There’s a certain melancholy to the title of this new solo recording by Gonzalo Rubalcaba, and it’s reflected in the music here, recorded on the newly restored Bösendorfer piano at his house. There’s something different about playing at home: and nowhere is this more evident than in the last track, Sting’s “Shape Of My Heart”, stripped of its pop-produced momentum and instead emerging as a simple meditation on the movement of line. It’s a performance that somehow could only happen at home, subtle chord substitutions have a slight pause around them, as if to check it’s alright to make such changes.

The atmosphere of quiet runs right through this recording, and for me that alone would be a reason to recommend it. There’s more air between notes than one might expect from a solo piano record, where the resonances after a chord is struck are often overlooked in favour of anxiety induced flourishes. But Gonzalo Rubalcaba knows this piano inside out, seems to sense the right time to hold back, to weight certain notes a little heavier than others. It’s almost as if, by the end of the recording, we know this piano as well as he does.
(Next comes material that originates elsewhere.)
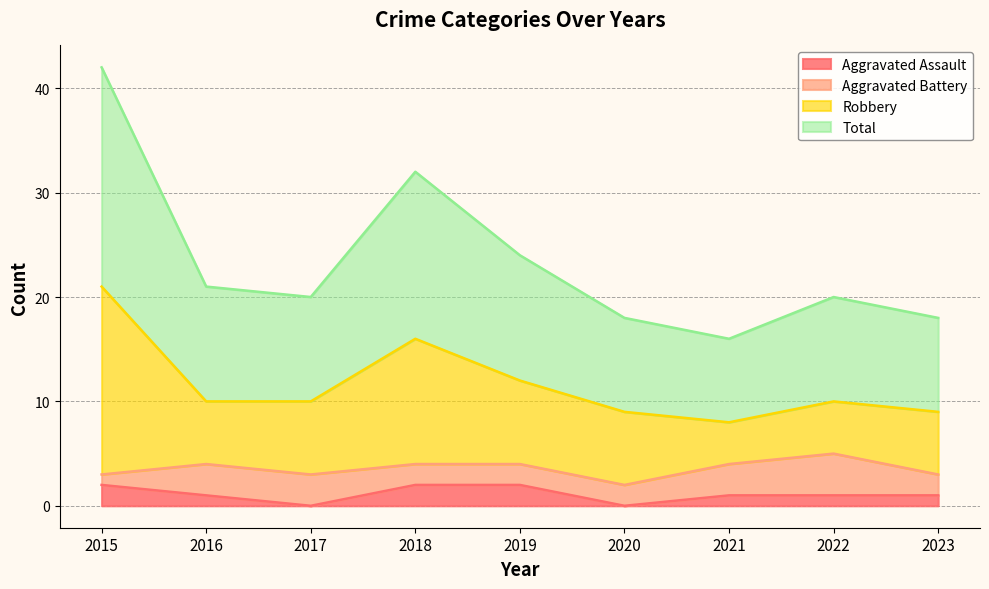

What is the highest value of the Total series?

42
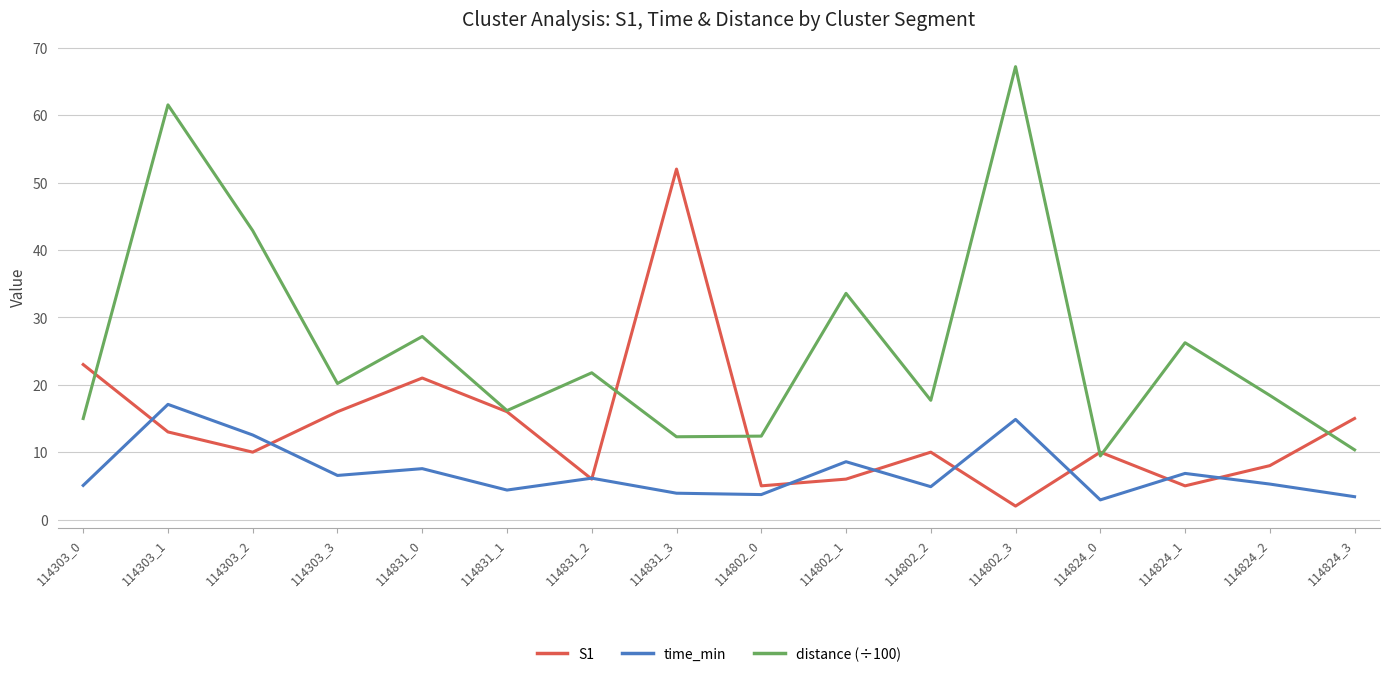

True or false: time_min and distance (÷100) cross at least once.

False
It’s a relaxed approach to repertoire too, with three Gershwin tunes (“Do It Again” is new to me, it was a nail-biting few minutes waiting for the Steely Dan tune to emerge, but I soon realised it wasn’t coming.) “Summertime” has almost passed through the “hackneyed” phase to being an interesting choice, and it’s always a relief to me when its idiosyncratic harmony is left intact. On top of this, however, Rubalcaba is able to spin subtle twists that colour rather than re-write the song. “Someone To Watch Over Me” is played almost just to hear the song. “Chelsea Bridge” has an almost casual pacing to it, but the delicate changes in harmony are just arresting enough to let us know that there’s serious musicianship going on under the bonnet. McCartney’s “Here, There and Everywhere” fits right into this repertoire: removed from its context, the American Songbook origins of his compositional method loom large.

“Take Five” is, by contrast, a feast of pianistic fancies. Whilst the head is played with an almost cautious delicacy and lightness (in some ways echoing Brubeck’s own touch on the famous vamp), the ensuing variations unfold and escalate under the rocksteady bassline. Chromatic lines, fragments, occasional harmonic colourations jostle together, and Rubalcaba’s incredible powers of rhythmic articulation are powerful yet musical: the return of the bridge is almost comical in its gentility.
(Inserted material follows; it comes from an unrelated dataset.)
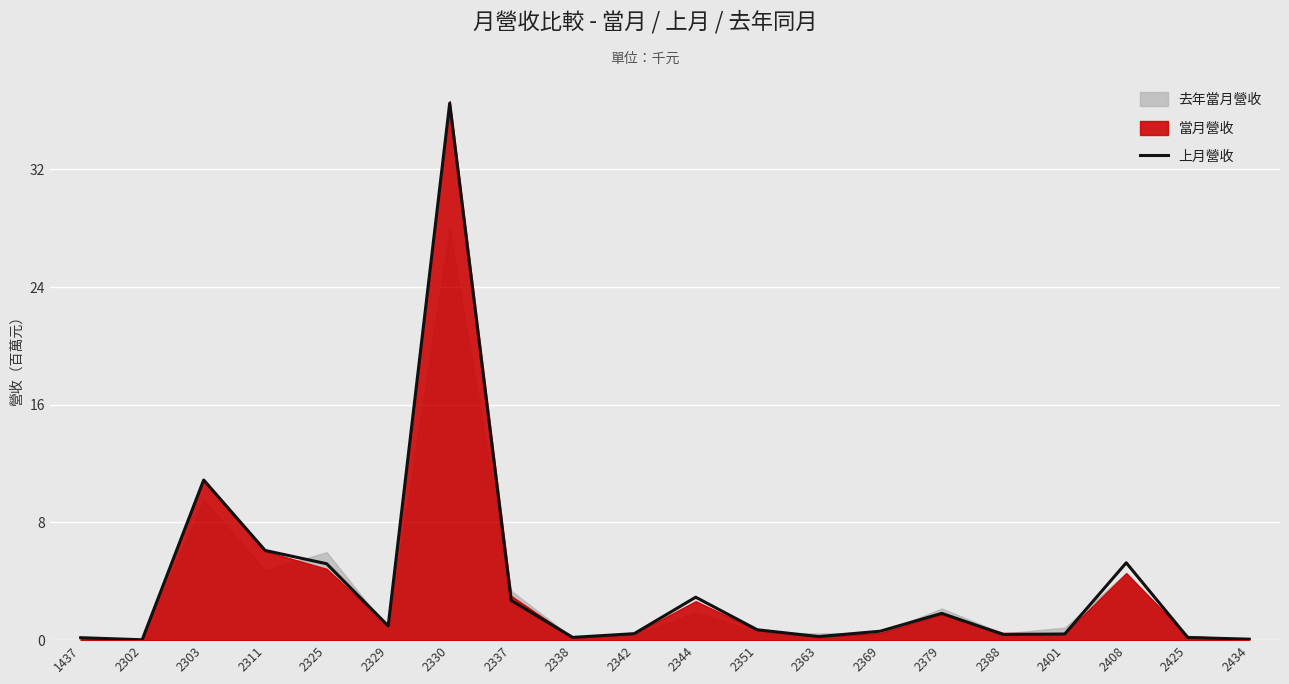

Rank the categories by value from lowest to highest.

2302, 2434, 1437, 2425, 2338, 2363, 2388, 2401, 2342, 2369, 2351, 2329, 2379, 2337, 2344, 2325, 2408, 2311, 2303, 2330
A similar mix of the virtuosic and the introspective throughout these tunes, and they’re a largely familiar bunch. But there’s a kind of halting yet rhythmic delivery, playful and humorous, a sense of revelation as each tune unfolds. It’s as if he’s writing them himself in the moment, whilst also searching out the quirks of his newly restored piano, and that gives the whole set a feeling of an intimate adventure.

Borrowed Roses is released today, 15 September 2023.